Start of Block

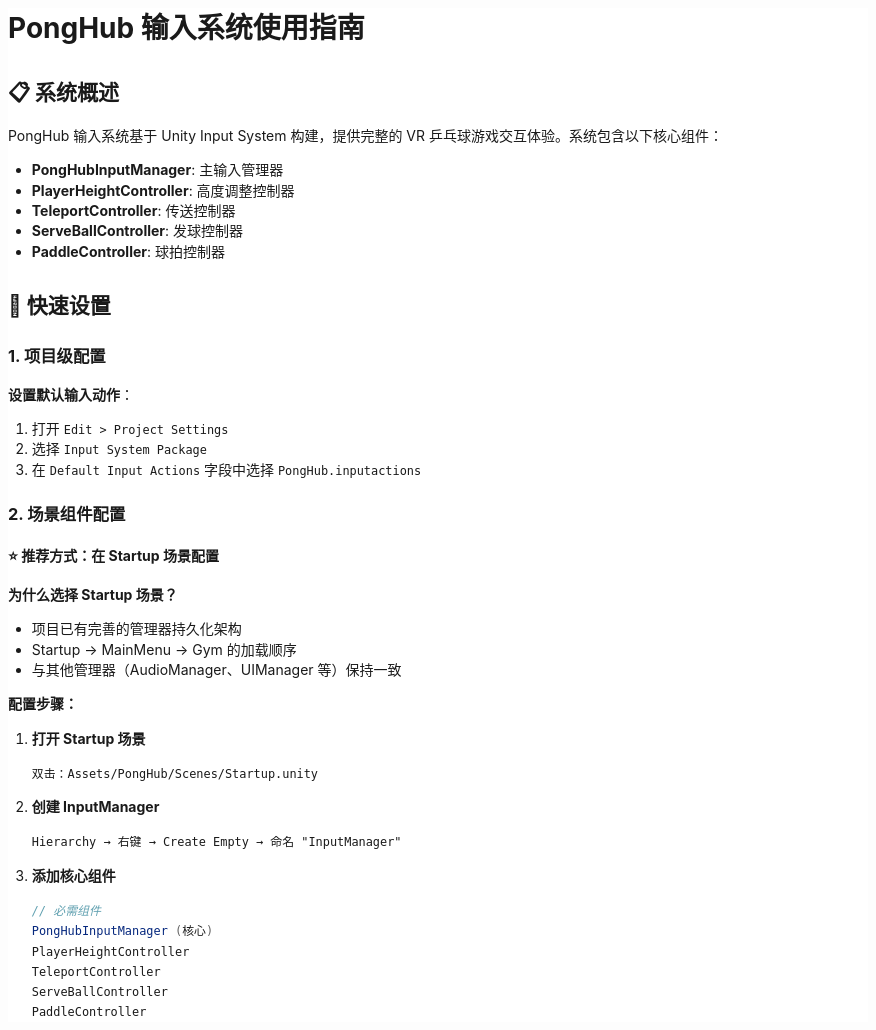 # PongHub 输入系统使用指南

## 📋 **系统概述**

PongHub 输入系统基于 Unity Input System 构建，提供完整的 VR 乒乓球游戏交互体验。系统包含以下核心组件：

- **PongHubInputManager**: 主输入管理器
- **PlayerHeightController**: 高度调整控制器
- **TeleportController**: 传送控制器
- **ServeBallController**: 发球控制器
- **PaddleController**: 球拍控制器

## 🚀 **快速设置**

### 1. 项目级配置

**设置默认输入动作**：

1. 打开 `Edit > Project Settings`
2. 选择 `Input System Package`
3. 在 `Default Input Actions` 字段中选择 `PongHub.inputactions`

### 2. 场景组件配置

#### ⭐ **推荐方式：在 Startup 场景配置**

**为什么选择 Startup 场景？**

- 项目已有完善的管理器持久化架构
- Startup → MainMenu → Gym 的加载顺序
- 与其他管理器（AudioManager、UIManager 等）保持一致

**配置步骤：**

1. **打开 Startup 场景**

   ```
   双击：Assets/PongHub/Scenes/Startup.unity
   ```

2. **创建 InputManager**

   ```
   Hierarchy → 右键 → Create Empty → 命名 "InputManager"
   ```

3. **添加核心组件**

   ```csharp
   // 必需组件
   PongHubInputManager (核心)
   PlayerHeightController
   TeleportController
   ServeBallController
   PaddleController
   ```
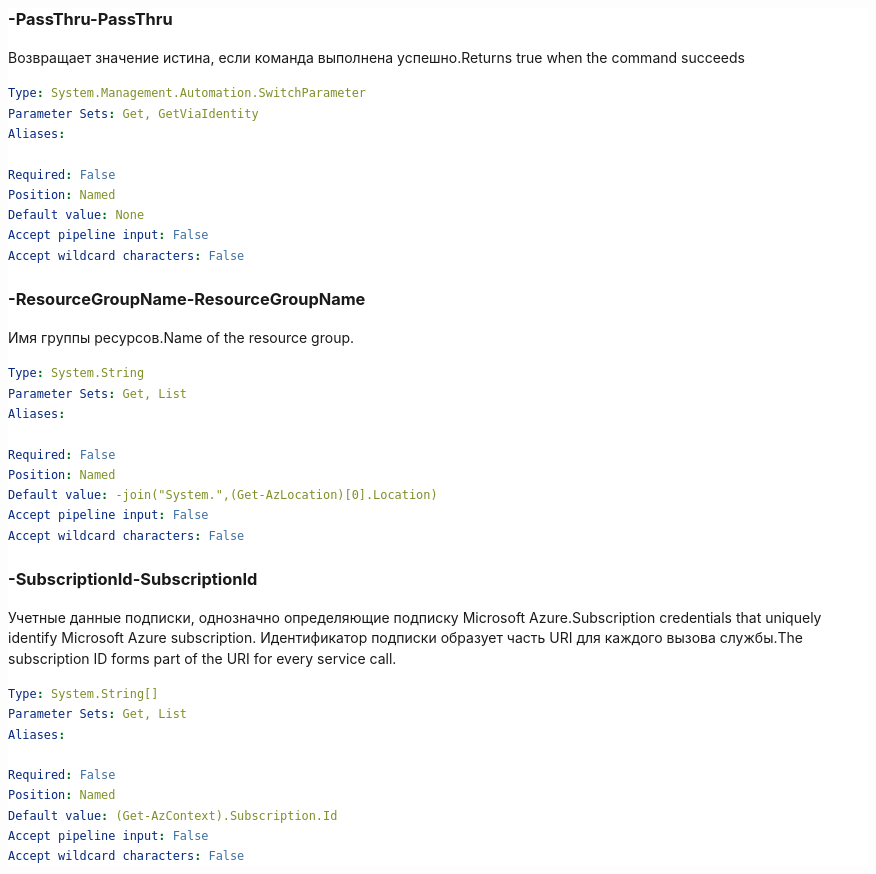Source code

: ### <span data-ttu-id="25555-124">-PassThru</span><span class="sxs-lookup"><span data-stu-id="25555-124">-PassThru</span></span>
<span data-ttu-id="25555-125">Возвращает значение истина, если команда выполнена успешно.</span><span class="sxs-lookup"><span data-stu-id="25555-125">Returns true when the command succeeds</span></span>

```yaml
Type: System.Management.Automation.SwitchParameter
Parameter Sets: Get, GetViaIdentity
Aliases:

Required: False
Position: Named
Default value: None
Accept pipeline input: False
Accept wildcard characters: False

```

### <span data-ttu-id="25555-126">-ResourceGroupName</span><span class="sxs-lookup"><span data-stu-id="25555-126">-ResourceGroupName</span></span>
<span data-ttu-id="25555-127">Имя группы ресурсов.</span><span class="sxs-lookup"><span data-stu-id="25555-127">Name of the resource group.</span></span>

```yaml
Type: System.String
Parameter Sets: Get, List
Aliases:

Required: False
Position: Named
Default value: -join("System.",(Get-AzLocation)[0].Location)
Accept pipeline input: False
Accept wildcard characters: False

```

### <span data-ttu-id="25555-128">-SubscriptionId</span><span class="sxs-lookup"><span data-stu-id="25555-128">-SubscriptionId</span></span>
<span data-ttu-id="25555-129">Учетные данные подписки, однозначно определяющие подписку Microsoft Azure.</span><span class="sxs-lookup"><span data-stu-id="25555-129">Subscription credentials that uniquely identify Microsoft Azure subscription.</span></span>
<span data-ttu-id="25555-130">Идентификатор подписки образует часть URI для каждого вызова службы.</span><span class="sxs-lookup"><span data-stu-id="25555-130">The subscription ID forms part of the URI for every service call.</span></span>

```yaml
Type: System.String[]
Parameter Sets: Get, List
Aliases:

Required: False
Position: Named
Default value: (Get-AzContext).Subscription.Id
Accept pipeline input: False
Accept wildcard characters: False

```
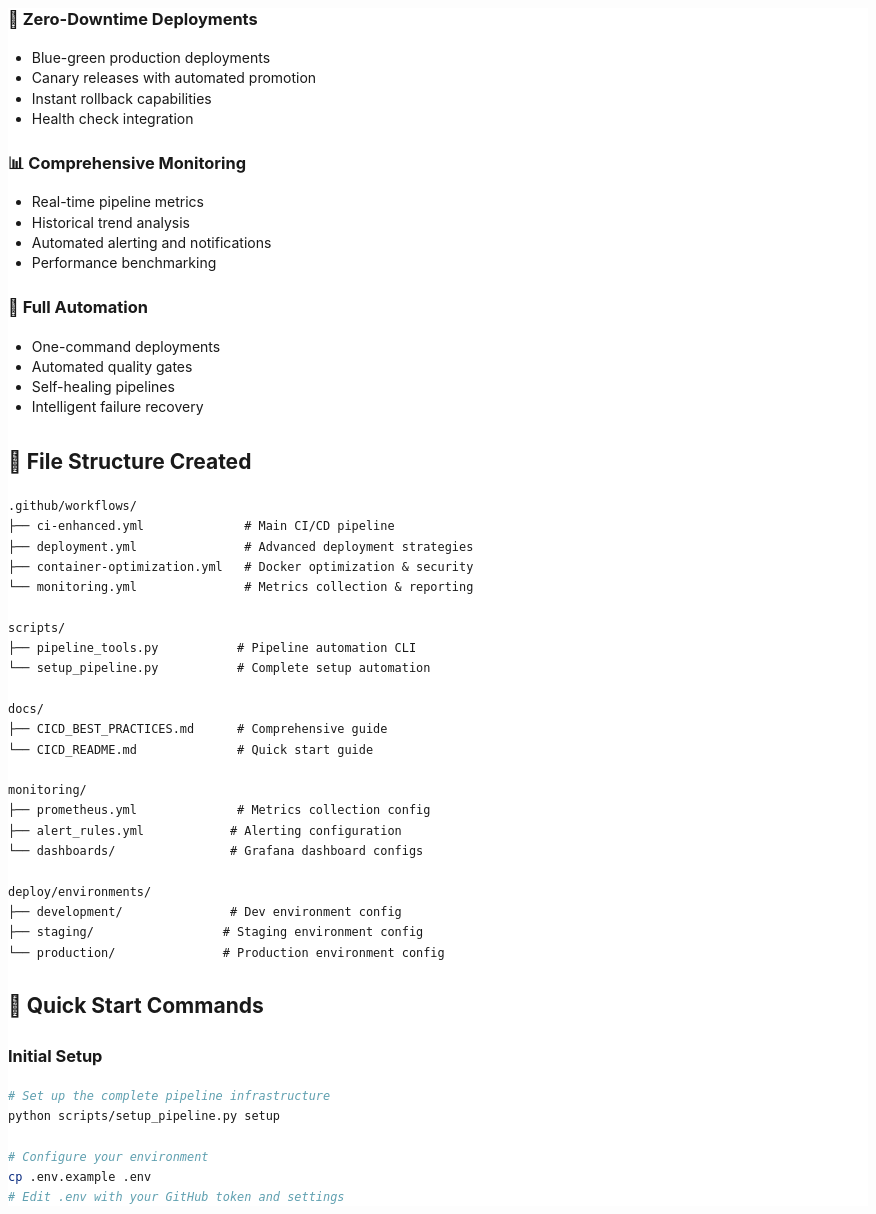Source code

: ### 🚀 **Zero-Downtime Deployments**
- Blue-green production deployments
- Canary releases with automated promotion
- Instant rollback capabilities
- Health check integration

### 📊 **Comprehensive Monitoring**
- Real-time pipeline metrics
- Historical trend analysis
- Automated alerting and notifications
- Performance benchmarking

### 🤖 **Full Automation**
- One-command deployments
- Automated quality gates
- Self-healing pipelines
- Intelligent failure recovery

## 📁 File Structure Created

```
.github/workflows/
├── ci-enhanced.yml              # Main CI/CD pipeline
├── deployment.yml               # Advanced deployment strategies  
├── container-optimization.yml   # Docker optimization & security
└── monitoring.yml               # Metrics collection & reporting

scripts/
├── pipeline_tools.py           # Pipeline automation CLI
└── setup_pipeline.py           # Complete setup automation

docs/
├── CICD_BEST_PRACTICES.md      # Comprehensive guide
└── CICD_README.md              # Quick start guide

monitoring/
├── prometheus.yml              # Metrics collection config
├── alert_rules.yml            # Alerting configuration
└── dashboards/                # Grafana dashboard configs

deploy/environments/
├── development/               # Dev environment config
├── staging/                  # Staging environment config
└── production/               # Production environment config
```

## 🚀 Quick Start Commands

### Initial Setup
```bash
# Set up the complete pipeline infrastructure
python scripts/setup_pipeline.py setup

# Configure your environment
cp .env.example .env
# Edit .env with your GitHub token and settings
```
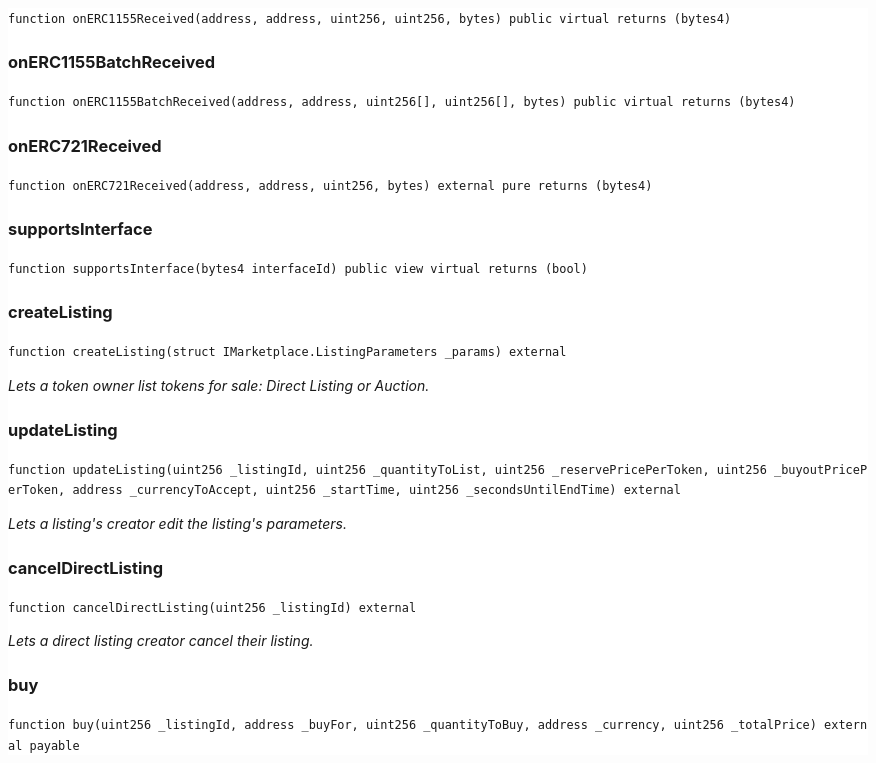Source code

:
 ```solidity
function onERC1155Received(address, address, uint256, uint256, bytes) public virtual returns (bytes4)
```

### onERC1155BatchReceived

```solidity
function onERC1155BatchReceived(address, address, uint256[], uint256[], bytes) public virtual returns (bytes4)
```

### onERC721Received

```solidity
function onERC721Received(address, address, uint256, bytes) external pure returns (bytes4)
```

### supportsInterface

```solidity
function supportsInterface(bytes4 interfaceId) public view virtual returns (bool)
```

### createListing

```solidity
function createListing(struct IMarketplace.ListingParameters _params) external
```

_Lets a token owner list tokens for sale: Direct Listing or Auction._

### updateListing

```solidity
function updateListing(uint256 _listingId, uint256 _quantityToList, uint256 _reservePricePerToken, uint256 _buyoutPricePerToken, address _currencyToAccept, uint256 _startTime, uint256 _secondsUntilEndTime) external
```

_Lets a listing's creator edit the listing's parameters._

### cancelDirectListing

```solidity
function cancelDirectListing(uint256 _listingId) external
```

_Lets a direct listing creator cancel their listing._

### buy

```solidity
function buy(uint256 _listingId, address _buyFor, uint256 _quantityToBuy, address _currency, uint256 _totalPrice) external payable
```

End of Block

● YOUR GOAL
Output all lines above precisely. Pictures are to be left out.

● FINISHED TASK
 # PongHub 输入系统使用指南

## 📋 **系统概述**

PongHub 输入系统基于 Unity Input System 构建，提供完整的 VR 乒乓球游戏交互体验。系统包含以下核心组件：

- **PongHubInputManager**: 主输入管理器
- **PlayerHeightController**: 高度调整控制器
- **TeleportController**: 传送控制器
- **ServeBallController**: 发球控制器
- **PaddleController**: 球拍控制器

## 🚀 **快速设置**

### 1. 项目级配置

**设置默认输入动作**：

1. 打开 `Edit > Project Settings`
2. 选择 `Input System Package`
3. 在 `Default Input Actions` 字段中选择 `PongHub.inputactions`

### 2. 场景组件配置

#### ⭐ **推荐方式：在 Startup 场景配置**

**为什么选择 Startup 场景？**

- 项目已有完善的管理器持久化架构
- Startup → MainMenu → Gym 的加载顺序
- 与其他管理器（AudioManager、UIManager 等）保持一致

**配置步骤：**

1. **打开 Startup 场景**

   ```
   双击：Assets/PongHub/Scenes/Startup.unity
   ```

2. **创建 InputManager**

   ```
   Hierarchy → 右键 → Create Empty → 命名 "InputManager"
   ```

3. **添加核心组件**

   ```csharp
   // 必需组件
   PongHubInputManager (核心)
   PlayerHeightController
   TeleportController
   ServeBallController
   PaddleController
   ```
Source code

: ### <span data-ttu-id="25555-124">-PassThru</span><span class="sxs-lookup"><span data-stu-id="25555-124">-PassThru</span></span>
<span data-ttu-id="25555-125">Возвращает значение истина, если команда выполнена успешно.</span><span class="sxs-lookup"><span data-stu-id="25555-125">Returns true when the command succeeds</span></span>

```yaml
Type: System.Management.Automation.SwitchParameter
Parameter Sets: Get, GetViaIdentity
Aliases:

Required: False
Position: Named
Default value: None
Accept pipeline input: False
Accept wildcard characters: False

```

### <span data-ttu-id="25555-126">-ResourceGroupName</span><span class="sxs-lookup"><span data-stu-id="25555-126">-ResourceGroupName</span></span>
<span data-ttu-id="25555-127">Имя группы ресурсов.</span><span class="sxs-lookup"><span data-stu-id="25555-127">Name of the resource group.</span></span>

```yaml
Type: System.String
Parameter Sets: Get, List
Aliases:

Required: False
Position: Named
Default value: -join("System.",(Get-AzLocation)[0].Location)
Accept pipeline input: False
Accept wildcard characters: False

```

### <span data-ttu-id="25555-128">-SubscriptionId</span><span class="sxs-lookup"><span data-stu-id="25555-128">-SubscriptionId</span></span>
<span data-ttu-id="25555-129">Учетные данные подписки, однозначно определяющие подписку Microsoft Azure.</span><span class="sxs-lookup"><span data-stu-id="25555-129">Subscription credentials that uniquely identify Microsoft Azure subscription.</span></span>
<span data-ttu-id="25555-130">Идентификатор подписки образует часть URI для каждого вызова службы.</span><span class="sxs-lookup"><span data-stu-id="25555-130">The subscription ID forms part of the URI for every service call.</span></span>

```yaml
Type: System.String[]
Parameter Sets: Get, List
Aliases:

Required: False
Position: Named
Default value: (Get-AzContext).Subscription.Id
Accept pipeline input: False
Accept wildcard characters: False

```
Source code

: ### 🚀 **Zero-Downtime Deployments**
- Blue-green production deployments
- Canary releases with automated promotion
- Instant rollback capabilities
- Health check integration

### 📊 **Comprehensive Monitoring**
- Real-time pipeline metrics
- Historical trend analysis
- Automated alerting and notifications
- Performance benchmarking

### 🤖 **Full Automation**
- One-command deployments
- Automated quality gates
- Self-healing pipelines
- Intelligent failure recovery

## 📁 File Structure Created

```
.github/workflows/
├── ci-enhanced.yml              # Main CI/CD pipeline
├── deployment.yml               # Advanced deployment strategies  
├── container-optimization.yml   # Docker optimization & security
└── monitoring.yml               # Metrics collection & reporting

scripts/
├── pipeline_tools.py           # Pipeline automation CLI
└── setup_pipeline.py           # Complete setup automation

docs/
├── CICD_BEST_PRACTICES.md      # Comprehensive guide
└── CICD_README.md              # Quick start guide

monitoring/
├── prometheus.yml              # Metrics collection config
├── alert_rules.yml            # Alerting configuration
└── dashboards/                # Grafana dashboard configs

deploy/environments/
├── development/               # Dev environment config
├── staging/                  # Staging environment config
└── production/               # Production environment config
```

## 🚀 Quick Start Commands

### Initial Setup
```bash
# Set up the complete pipeline infrastructure
python scripts/setup_pipeline.py setup

# Configure your environment
cp .env.example .env
# Edit .env with your GitHub token and settings
```
Source code

:
 ```solidity
function onERC1155Received(address, address, uint256, uint256, bytes) public virtual returns (bytes4)
```

### onERC1155BatchReceived

```solidity
function onERC1155BatchReceived(address, address, uint256[], uint256[], bytes) public virtual returns (bytes4)
```

### onERC721Received

```solidity
function onERC721Received(address, address, uint256, bytes) external pure returns (bytes4)
```

### supportsInterface

```solidity
function supportsInterface(bytes4 interfaceId) public view virtual returns (bool)
```

### createListing

```solidity
function createListing(struct IMarketplace.ListingParameters _params) external
```

_Lets a token owner list tokens for sale: Direct Listing or Auction._

### updateListing

```solidity
function updateListing(uint256 _listingId, uint256 _quantityToList, uint256 _reservePricePerToken, uint256 _buyoutPricePerToken, address _currencyToAccept, uint256 _startTime, uint256 _secondsUntilEndTime) external
```

_Lets a listing's creator edit the listing's parameters._

### cancelDirectListing

```solidity
function cancelDirectListing(uint256 _listingId) external
```

_Lets a direct listing creator cancel their listing._

### buy

```solidity
function buy(uint256 _listingId, address _buyFor, uint256 _quantityToBuy, address _currency, uint256 _totalPrice) external payable
```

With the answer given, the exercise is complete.